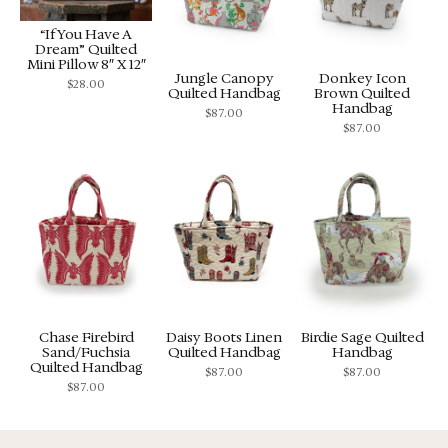
“If You Have A
Dream” Quilted
Mini Pillow 8″ X 12″
Jungle Canopy
Donkey Icon
$
28.00
Quilted Handbag
Brown Quilted
Handbag
$
87.00
$
87.00
Chase Firebird
Daisy Boots Linen
Birdie Sage Quilted
Sand/Fuchsia
Quilted Handbag
Handbag
Quilted Handbag
$
87.00
$
87.00
$
87.00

→ WORK ORDER: Please give back the material above exactly as written, pictures omitted.

→ RESULT OF THIS EXERCISE:
“If You Have A
Dream” Quilted
Mini Pillow 8″ X 12″
Jungle Canopy
Donkey Icon
$
28.00
Quilted Handbag
Brown Quilted
Handbag
$
87.00
$
87.00
Chase Firebird
Daisy Boots Linen
Birdie Sage Quilted
Sand/Fuchsia
Quilted Handbag
Handbag
Quilted Handbag
$
87.00
$
87.00
$
87.00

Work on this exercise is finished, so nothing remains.